Oleh Thami Magubane Waktu artikel diterbitkan 12 jam yang lalu

Bagikan artikel ini:

Durban – Kurangnya kontrol internal dan pergantian staf yang kronis adalah dua masalah yang melumpuhkan operasi KZN Ezemvelo Wildlife yang diperangi.

Manajer entitas berbicara secara terbuka tentang sejauh mana tantangan tersebut ketika mereka baru-baru ini muncul di hadapan pengawas legislatif provinsi, Standing Committee on Public Accounts (Scopa).

Otoritas akuntansi Ezemvelo, Simiso Magagula, kepala keuangan Darious Chitate dan penjabat kepala eksekutif Ntsikelelo Dlulane hadir di hadapan komite untuk membahas beberapa masalah yang diangkat di kantor hasil temuan Auditor General 2019-20.

Anggota komite menugaskan entitas tersebut, mengatakan bahwa entitas itu dalam keadaan yang mengerikan dan, meskipun menerima sejumlah besar dana pemerintah, tampaknya tidak ada pengembalian investasi.

Kantor kepala keuangan menanggung beban kritik, karena dituduh tidak kompeten dan menjadi sumber masalah.

Anggota komite mengatakan, berdasarkan temuan Kejaksaan Agung, otoritas melakukan kesalahan mendasar selama proses pengadaan.

Ini memberikan kontrak kepada perusahaan yang tidak memiliki urusan perpajakan mereka, gagal mendapatkan tiga penawaran yang relevan untuk pengadaan barang dan jasa senilai di bawah R500 000 yang melanggar peraturan Perbendaharaan, dan tidak ada cukup bukti bahwa pejabat telah didisiplinkan untuk ini.

Entitas tersebut melakukan bisnis dengan pemasok yang gagal menyatakan kepentingannya dan pihak lain dilarang berbisnis dengan negara.

Mereka juga menuding entitas gagal melihat peluang bisnis akibat krisis Covid-19, seperti menyewakan gedungnya ke Departemen Kesehatan untuk rumah sakit lapangan.

Komite tersebut menuduh para manajer senior menunjuk diri mereka sendiri ke posisi dan merebut kekuasaan yang merupakan cadangan dewan.
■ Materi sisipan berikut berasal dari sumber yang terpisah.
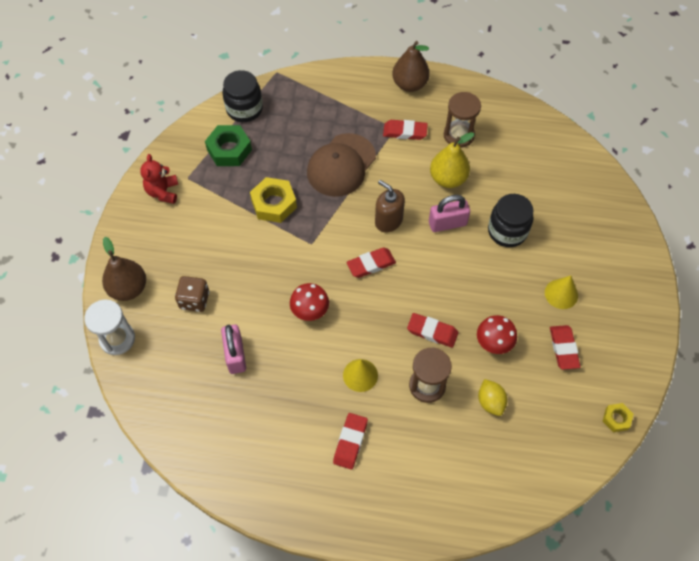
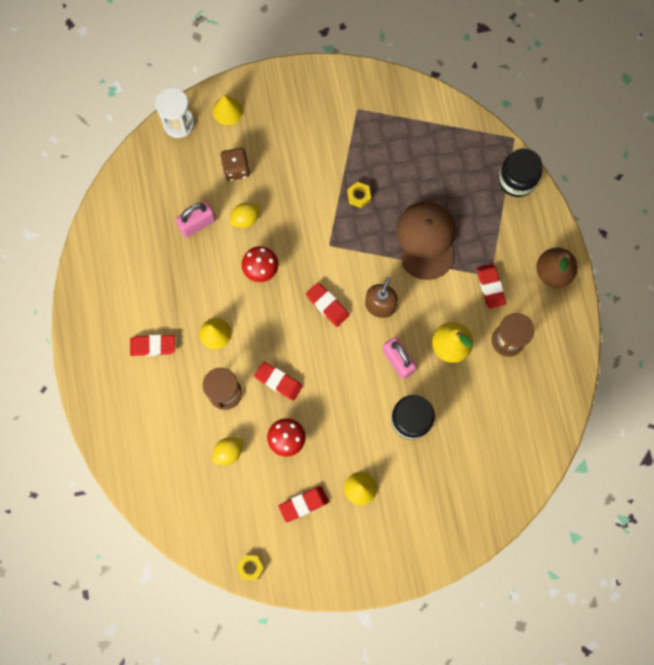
camera: 70 degrees right, 15 degrees up
brown pear [102,237,146,301] -> yellow cone [213,95,243,125]
red teddy bear [140,154,178,204] -> none
green nut [205,125,252,166] -> none
black jar [223,70,263,122] -> black jar moved to [499,148,542,197]
yellow nut [250,177,297,223] -> yellow nut [347,182,371,208], size x0.55
brown cap [307,133,376,197] -> brown cap turned 75 degrees clockwise [396,202,456,280]
red eraser [407,313,458,348] -> red eraser turned 60 degrees counterclockwise [254,362,303,401]
none -> yellow lemon [230,202,260,228]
Sejak 2013, organisasi telah mengeluarkan sekitar R48,8 juta dalam pengeluaran tidak tetap.

Anggota komite DA, Francois Rodgers, mengatakan organisasinya dalam keadaan amburadul dan tidak memanfaatkan peluang bisnis.
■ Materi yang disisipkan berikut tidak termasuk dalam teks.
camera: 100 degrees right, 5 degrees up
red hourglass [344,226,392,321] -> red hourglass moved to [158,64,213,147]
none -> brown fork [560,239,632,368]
“Jika Anda melihat krisis Covid-19 yang telah kami lalui, ada peluang ideal bagi Ezemvelo untuk menghasilkan uang.

“Sebagai provinsi, kami menghabiskan R200 juta untuk rumah sakit lapangan – sebagian besar dihabiskan secara pribadi untuk hotel.

“Ketika saya bertanya kepada Departemen Kesehatan mengapa kami tidak membelanjakan uang untuk Ezemvelo dan mendukung dana kami sendiri, tanggapan yang saya dapatkan adalah bahwa fasilitasnya tidak memenuhi standar dan dalam keadaan runtuh.
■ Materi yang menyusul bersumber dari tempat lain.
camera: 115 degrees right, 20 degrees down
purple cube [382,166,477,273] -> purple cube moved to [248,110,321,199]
“Entitas ini bisa mendapatkan 60% dari R200m itu, yang bisa membuat perbedaan, tapi mereka tidak,” katanya.

Anggota panitia IFP Mtomuhle Khawula menuding manajemen sebagai “wasit dan pemain”, dengan menerapkan struktur organisasi yang menguntungkan mereka.

“Karena tidak ada pengurus, mereka maju dan mengangkat diri ke posisi manajemen. Bagi saya itu terdengar seperti penipuan. Mereka tidak memiliki kekuatan untuk menunjuk orang ke posisi. “

Anggota komite ANC, Sfiso Sonjica, mengatakan bahwa tata kelola di lembaga tersebut tidak ada.

Magagula mengatakan salah satu prioritasnya adalah mengatasi masalah di kantor kepala keuangan dan, ada masalah lain yang dapat ditangani dengan cepat oleh lembaga tersebut.

“Kontrol internal – Saya rasa kami tidak memiliki banyak hal di Ezemvelo. Pada saat transaksi terjadi dan ditemukan, itu sudah terlambat.

“Tapi jika Anda memiliki kontrol internal yang kuat di kantor kepala keuangan, beberapa transaksi tidak akan diproses karena dianggap tidak biasa,” katanya.